Last updated March 3, 2020
Binghamton University Libraries’ regard digital preservation as a series of managed activities necessary to ensure continued access to digital materials for as long as necessary.
As an institution of higher education, the Libraries’ are motivated to pursue digital preservation initiatives in order to:
- support scholarship and research by ensuring long term preservation of digital resources owned or created by the libraries
- preserve university records required for legal obligations and/or that document the history of the university
- adhere to grant obligations and consortial commitments
This policy outlines the Libraries’ objectives and strategies with regard to digital preservation and specifies roles and responsibilities in this area. The policy is subject to change as new and emerging technologies impact the ability to preserve digital content.
Digital Preservation Objectives
The purpose of the Binghamton University Libraries’ digital preservation program is to preserve digital and digitized resources that are deemed to be of value to the Libraries and to the University. Some specific objectives are to:
- identify, evaluate, and triage digital resources that need to be preserved due to risks associated with obsolete file formats, bit-rot, deterioration, etc. and evaluate the level of digital preservation that may be required
- ensure data integrity with regular audits
- provide access, when applicable, to preserved digital materials through public interfaces
- advocate for the importance of digital preservation with all campus stakeholders
- adhere to digital preservation best practices and standards in practical, incremental, and sustainable ways
- seek to leverage partnerships and collaborations to advance and enrich digital preservation
Roles and Responsibilities
The overall responsibility for the digital preservation program rests with the Digital Preservation Committee. The committee works closely with the Dean of Libraries, library administrators, faculty, and library staff. In brief, the Digital Preservation Committee helps define digital preservation strategies, policies, and best practices, and helps facilitate digital preservation actions. In addition, the committee also advocates for digital preservation actions through a dedicated budget, availability of skilled faculty/staff, and continued support from the library administration.

> [Problem]
Rewrite the digital preservation policy starting at "Last updated March" and ending at "preserve digital content.", renaming "digital preservation" to "digital stewardship" throughout.

> [Collected data]
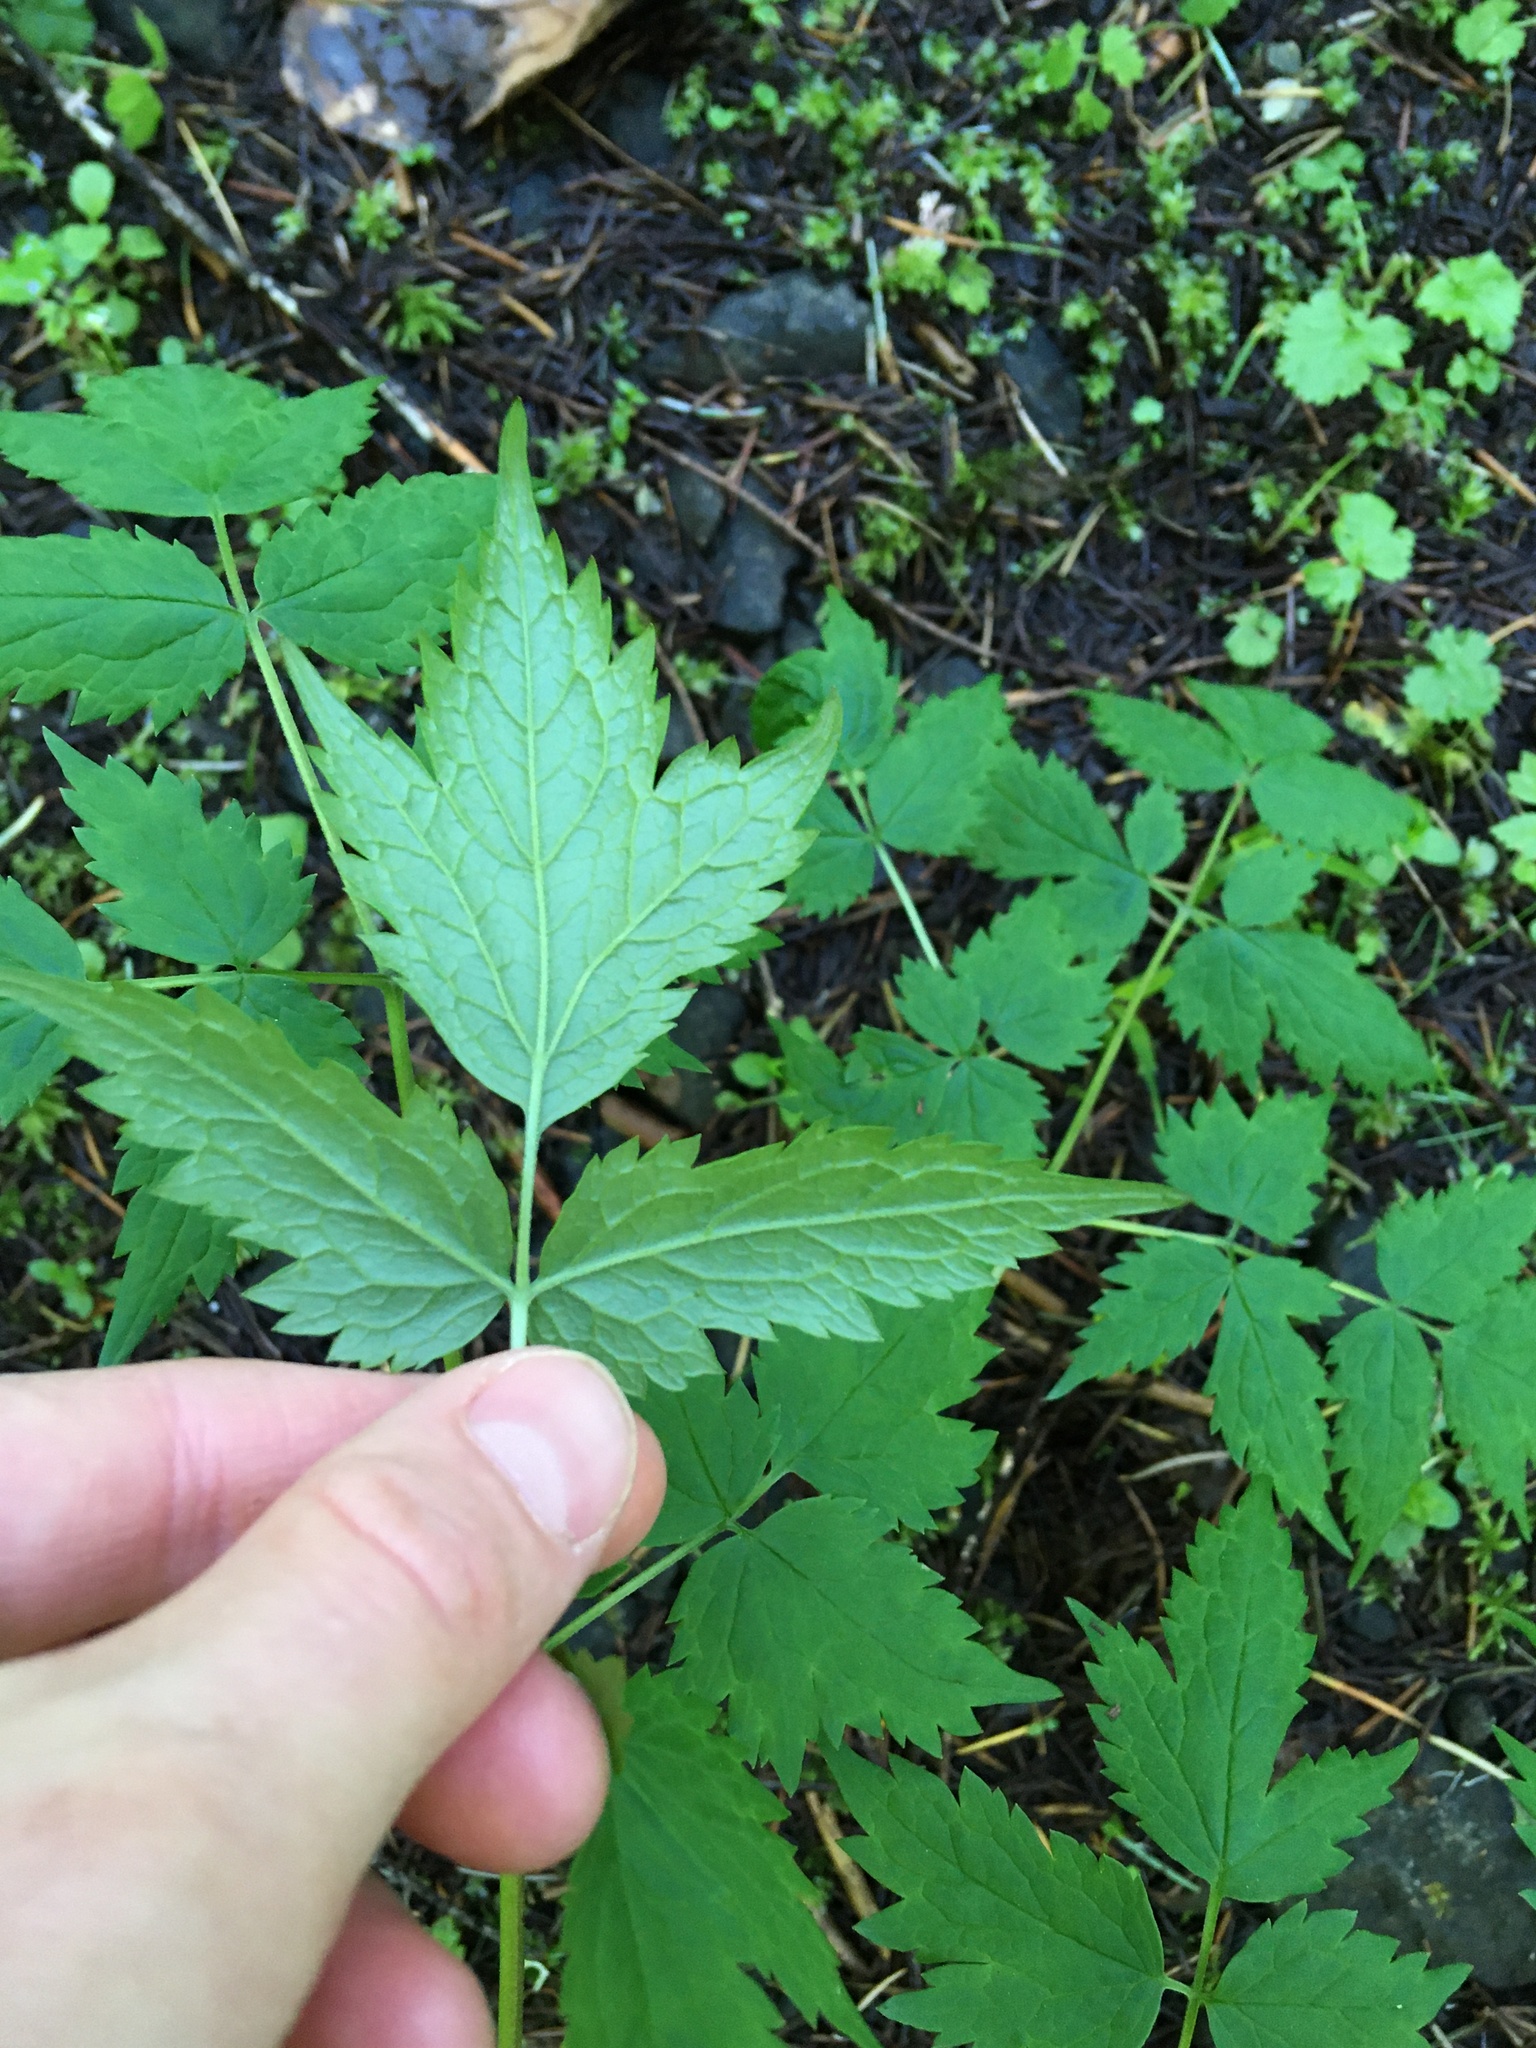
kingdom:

> [Response for this exercise]
Last updated March 3, 2020
Binghamton University Libraries’ regard digital stewardship as a series of managed activities necessary to ensure continued access to digital materials for as long as necessary.
As an institution of higher education, the Libraries’ are motivated to pursue digital stewardship initiatives in order to:
- support scholarship and research by ensuring long term preservation of digital resources owned or created by the libraries
- preserve university records required for legal obligations and/or that document the history of the university
- adhere to grant obligations and consortial commitments
This policy outlines the Libraries’ objectives and strategies with regard to digital stewardship and specifies roles and responsibilities in this area. The policy is subject to change as new and emerging technologies impact the ability to preserve digital content.